### What you are asked to do:
Copy each line of the entries that contains the word "lines".
***
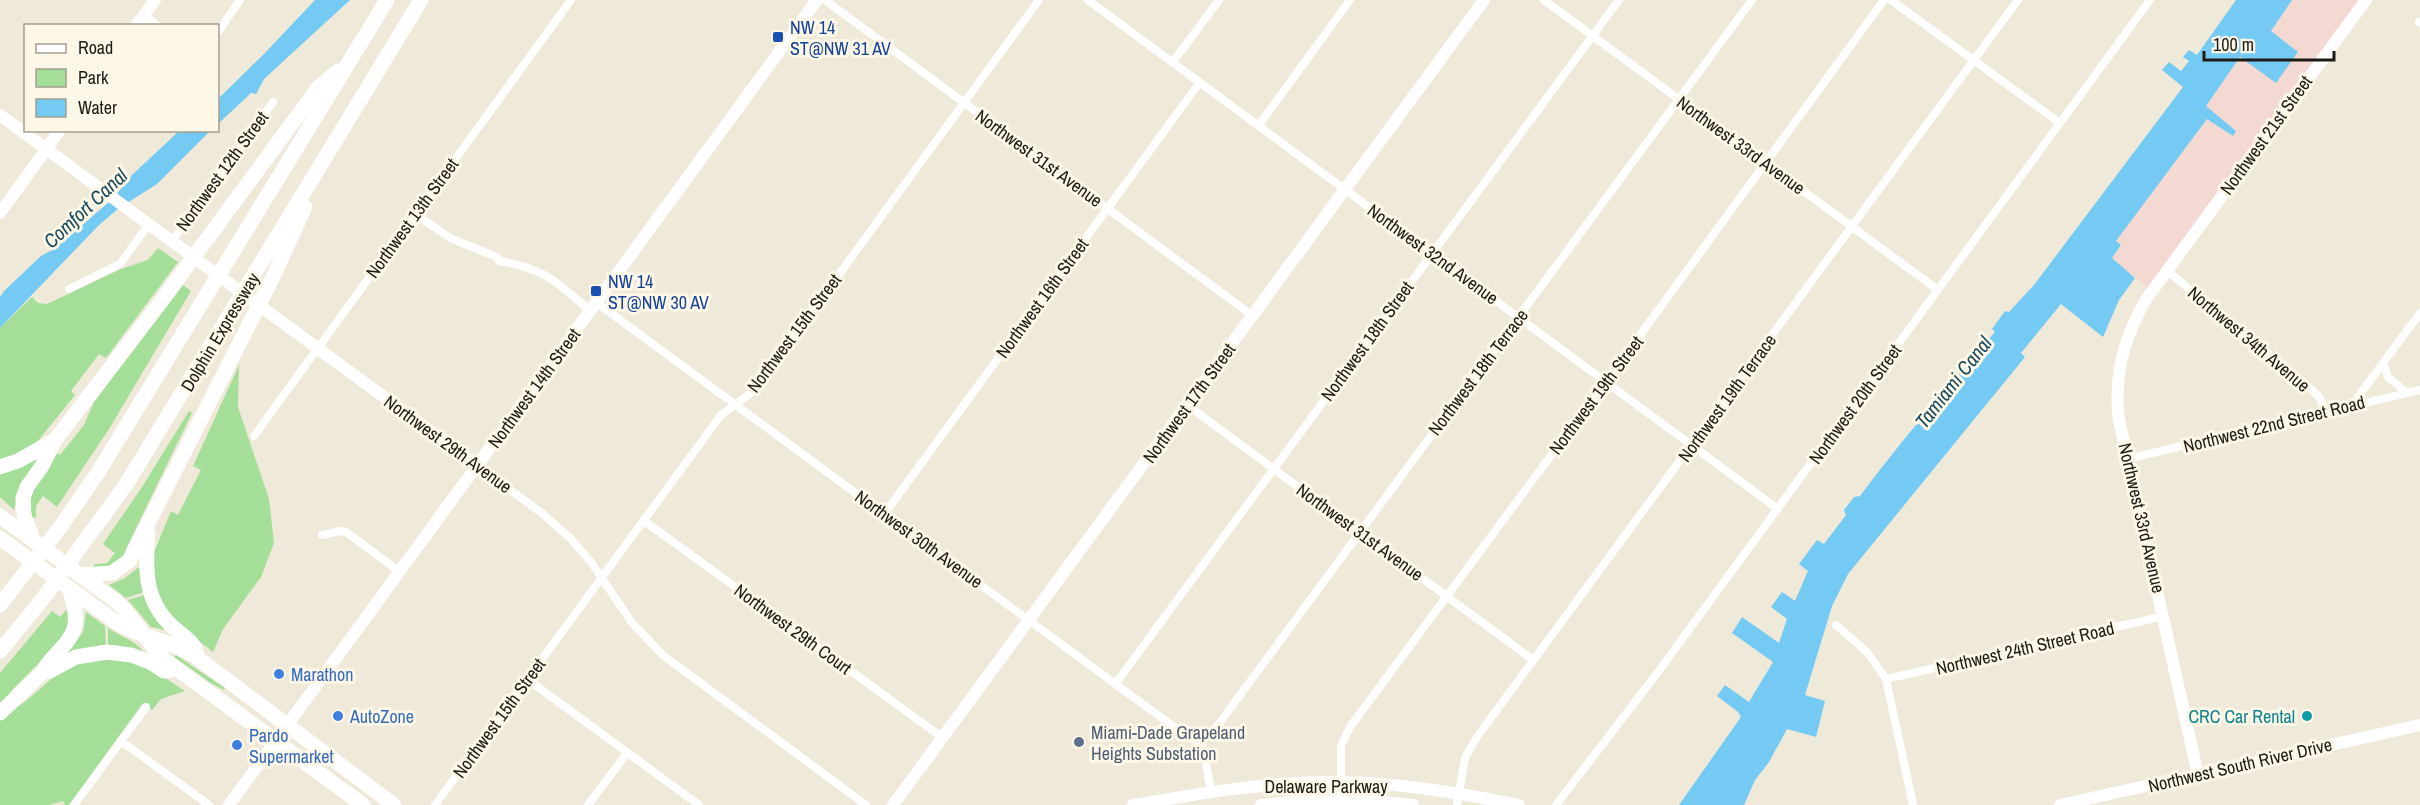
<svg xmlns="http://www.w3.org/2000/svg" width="2420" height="805" viewBox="0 0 2420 805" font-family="'Archivo Narrow',sans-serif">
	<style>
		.commercial { fill: #f3d9d2 }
		.green { fill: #a5de99 }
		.water { fill: #74caf3 }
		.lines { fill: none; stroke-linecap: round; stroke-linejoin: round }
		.street { stroke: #fff; stroke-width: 8 }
		.secondary { stroke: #fff; stroke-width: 12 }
		.highway { stroke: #fff; stroke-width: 15 }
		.transit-dot { fill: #1a4fb4; stroke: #fcf7e6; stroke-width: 2 }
		.shop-dot { fill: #3f7fe0; stroke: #fcf7e6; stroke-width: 2 }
		.culture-dot { fill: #0f9aa8; stroke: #fcf7e6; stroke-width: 2 }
		.service-dot { fill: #5c6f8a; stroke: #fcf7e6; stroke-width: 2 }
		.labels { text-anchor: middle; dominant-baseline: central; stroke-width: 6; stroke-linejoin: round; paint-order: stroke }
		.transit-label { font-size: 18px; fill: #164399; stroke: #fcf7e6; text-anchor: start }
		.street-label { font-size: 18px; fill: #1d1b15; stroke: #fcf7e6 }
		.shop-label { font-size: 18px; fill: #366cbe; stroke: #fcf7e6; text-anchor: start }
		.culture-label { font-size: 18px; fill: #0d838f; stroke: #fcf7e6; text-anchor: end }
		.service-label { font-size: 18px; fill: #4e5e75; stroke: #fcf7e6; text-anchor: start }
		.water-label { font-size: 20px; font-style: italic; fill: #18495e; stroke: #fcf7e6 }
	</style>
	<rect width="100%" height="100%" fill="#efe9d9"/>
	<path class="commercial" d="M2292 0H2368L2155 294 2112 258 2121 246 2116 241 2207 118 2232 135 2236 130 2205 107 2240 57 2298 52 2270 31Z"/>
	<path class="green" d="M158 248 178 262 106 358 99 354 71 391 75 395 33 447 0 461V328L32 297 38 303 47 304 121 269 148 260Z
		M183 285 191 291 109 429 57 507 43 496 36 506V517L32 518C24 494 43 472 57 453L60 455 84 425 94 402Z
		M239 365 238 407 269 499 274 543 261 577 223 629 213 652 180 626 165 609 155 589 153 555 171 511 178 515 201 470 193 466Z
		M189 411 192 413 126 549 128 553 110 568 93 567 95 564 107 563 115 553 103 544 142 487Z
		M35 460 37 461 16 499 14 510 0 497V473Z
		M139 567 144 592 126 598 109 585 125 578Z
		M145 595 165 630 151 627 128 600Z
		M69 607 70 615 64 638 12 690 0 707V673L52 611 60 617Z
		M86 612 105 626 106 646 67 654 83 632Z
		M108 628C120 636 136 641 144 652L108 647Z
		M176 655 225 688 224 690 209 682 174 657Z
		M104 656 136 662 156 672 185 691 161 699 152 710 143 703 69 805H65L63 801 49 805H0V719L26 701 65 667Z"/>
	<path class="water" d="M315 0H350L264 79 256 94 251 93 218 124V99L264 54Z
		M2236 0H2292L2271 31 2298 52 2276 83 2240 57 2206 106 2236 131 2233 136 2207 119 2116 241 2121 245 2112 258 2135 278 2119 300 2103 337 2061 304 2021 353 2025 357 1848 574 1832 606 1805 695 1825 701 1816 737 1787 729 1769 762 1755 780 1744 805H1679L1741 717 1738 712 1717 696 1725 685 1749 702 1773 662 1732 633 1742 617 1779 643 1787 619 1771 607 1782 592 1795 601 1808 571 1799 564 1817 540 1824 544 1846 515 1844 510 1854 497 1860 496C1902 439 1948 388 1995 332L1992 329 2005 311 2009 312 2034 285 2183 87 2162 70 2169 62 2181 71 2189 61 2183 57 2189 50 2197 55Z
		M179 131H210L157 184 119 208 99 225 0 328V297L4 291 41 256 56 248 117 195 118 192 132 175Z"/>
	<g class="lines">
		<path class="street" d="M825 0 1253 316
			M1088 0 1778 509
			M1544 0 1938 290
			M1891 0 2060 123
			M144 15 158 26
			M2419 22 2420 23
			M218 32 240 0
			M1173 62 1219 0
			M1259 125 1350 0
			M415 214 450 238 497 257 499 261C544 268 557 282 590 311
			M172 241 273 102
			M2166 270 2308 386 2320 398 2325 412
			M69 289 120 264 149 224
			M597 303 1189 738 1202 742
			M2383 363 2388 377 2406 392
			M1187 405 1533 660
			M2352 405 2420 313
			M254 436 571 0
			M2127 459 2420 390
			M478 466 543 514 571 539 591 562 632 623 664 656 866 805
			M885 513 1200 82
			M643 520 943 738
			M322 535 341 531 346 532 400 572
			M1836 625 1867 652 1886 679 1913 805
			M527 679 699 805
			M1886 679 2164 616
			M1116 683 1619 0
			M121 741 209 805
			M1202 742 1218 725 1752 0
			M1202 742 1211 791
			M1341 801V746L1350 727 1646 327 1884 0
			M74 805 146 707
			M435 805 721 415 754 391 1039 0
			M588 805 627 753
			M1457 805 1465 758 1477 737 2018 0
			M1556 805 1658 672 2150 0"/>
		<path class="secondary" d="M136 26 155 0
			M0 115 478 466
			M0 213 60 130
			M2198 775 2119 420C2113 375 2124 336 2147 298L2366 0
			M229 805 817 0
			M893 805 1484 0
			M1133 805C1202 793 1272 781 1342 782 1402 783 1461 793 1519 805
			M1261 805C1311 800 1363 799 1413 805
			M2060 805 2420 725"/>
		<path class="highway" d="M0 467 18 461 55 440
			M0 516 117 602C136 619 146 642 165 660L363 805
			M148 533C145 569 144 602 174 628 184 637 194 641 197 655
			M0 538 120 625C144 638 171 641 195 656L394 805
			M33 540 24 515 23 498 27 487 42 466 55 440 160 303 318 88 338 71
			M81 575 112 573 129 561 272 279 305 207
			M0 605 61 526 97 474 387 0
			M0 651 41 601 127 483 421 0
			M44 671H50L76 657 107 652 131 655 150 662 164 671 171 670
			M0 713 44 671C47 662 53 658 59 651 81 629 77 617 70 589"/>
	</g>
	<g class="transit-dot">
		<rect x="772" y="31" width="12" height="12" rx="3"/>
		<rect x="590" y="285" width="12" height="12" rx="3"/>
	</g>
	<g class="shop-dot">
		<circle cx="279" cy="674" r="6"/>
		<circle cx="338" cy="716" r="6"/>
		<circle cx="237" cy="745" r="6"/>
	</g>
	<circle class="culture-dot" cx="2307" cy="716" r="6"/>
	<circle class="service-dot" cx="1079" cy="742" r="6"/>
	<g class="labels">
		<g class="transit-label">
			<text x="790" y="27">NW 14<tspan x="790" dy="21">ST@NW 31 AV</tspan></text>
			<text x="608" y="281">NW 14<tspan x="608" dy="21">ST@NW 30 AV</tspan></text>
		</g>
		<g class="street-label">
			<text transform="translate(2266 135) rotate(-54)">Northwest 21st Street</text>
			<text transform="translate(1741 145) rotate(36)">Northwest 33rd Avenue</text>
			<text transform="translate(1039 158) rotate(36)">Northwest 31st Avenue</text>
			<text transform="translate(222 171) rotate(-54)">Northwest 12th Street</text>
			<text transform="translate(412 218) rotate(-54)">Northwest 13th Street</text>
			<text transform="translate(1433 254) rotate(36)">Northwest 32nd Avenue</text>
			<text transform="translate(1042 298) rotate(-54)">Northwest 16th Street</text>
			<text transform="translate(220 332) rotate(-59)">Dolphin Expressway</text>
			<text transform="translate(794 333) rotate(-53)">Northwest 15th Street</text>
			<text transform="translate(2249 339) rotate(40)">Northwest 34th Avenue</text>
			<text transform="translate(1367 341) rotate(-54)">Northwest 18th Street</text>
			<text transform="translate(1478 372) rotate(-53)">Northwest 18th Terrace</text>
			<text transform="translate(534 388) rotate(-54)">Northwest 14th Street</text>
			<text transform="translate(1596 395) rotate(-53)">Northwest 19th Street</text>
			<text transform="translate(1727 398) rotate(-54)">Northwest 19th Terrace</text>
			<text transform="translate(1189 403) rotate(-54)">Northwest 17th Street</text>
			<text transform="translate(1855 404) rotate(-54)">Northwest 20th Street</text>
			<text transform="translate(2274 424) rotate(-14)">Northwest 22nd Street Road</text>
			<text transform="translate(448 444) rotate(36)">Northwest 29th Avenue</text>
			<text transform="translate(2142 518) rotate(77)">Northwest 33rd Avenue</text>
			<text transform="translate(1360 532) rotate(36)">Northwest 31st Avenue</text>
			<text transform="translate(919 539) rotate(36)">Northwest 30th Avenue</text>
			<text transform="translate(793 629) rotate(36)">Northwest 29th Court</text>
			<text transform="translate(2025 648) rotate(-13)">Northwest 24th Street Road</text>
			<text transform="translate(499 718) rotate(-54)">Northwest 15th Street</text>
			<text transform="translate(2240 765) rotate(-13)">Northwest South River Drive</text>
			<text x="1326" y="786">Delaware Parkway</text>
		</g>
		<g class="shop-label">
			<text x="291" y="674">Marathon</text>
			<text x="350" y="716">AutoZone</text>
			<text x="249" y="735">Pardo<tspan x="249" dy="21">Supermarket</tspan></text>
		</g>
		<g class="culture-label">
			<text x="2295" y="716">CRC Car Rental</text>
		</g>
		<g class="service-label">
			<text x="1091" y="732">Miami-Dade Grapeland<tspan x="1091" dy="21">Heights Substation</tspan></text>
		</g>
		<g class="water-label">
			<text transform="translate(85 208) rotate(-43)">Comfort Canal</text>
			<text transform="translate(1953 382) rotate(-52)">Tamiami Canal</text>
		</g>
	</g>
	<rect x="24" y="24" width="195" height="108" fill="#fcf7e6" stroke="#a39f92" stroke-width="1.5"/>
	<rect x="36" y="44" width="30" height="9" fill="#ffffff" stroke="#a39f92" stroke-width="1.5"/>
	<text x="78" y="54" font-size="18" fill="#1d1b15">Road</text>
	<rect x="36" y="69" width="30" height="18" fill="#a5de99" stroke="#a39f92" stroke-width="1.5"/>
	<text x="78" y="84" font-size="18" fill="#1d1b15">Park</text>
	<rect x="36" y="99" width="30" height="18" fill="#74caf3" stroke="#a39f92" stroke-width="1.5"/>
	<text x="78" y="114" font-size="18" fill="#1d1b15">Water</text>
	<path d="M2204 51v9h130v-9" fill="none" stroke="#1d1b15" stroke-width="3"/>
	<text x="2213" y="51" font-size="18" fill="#1d1b15" stroke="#fcf7e6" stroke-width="4.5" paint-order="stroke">100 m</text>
</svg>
***
### Your response:
		.lines { fill: none; stroke-linecap: round; stroke-linejoin: round }
	<g class="lines">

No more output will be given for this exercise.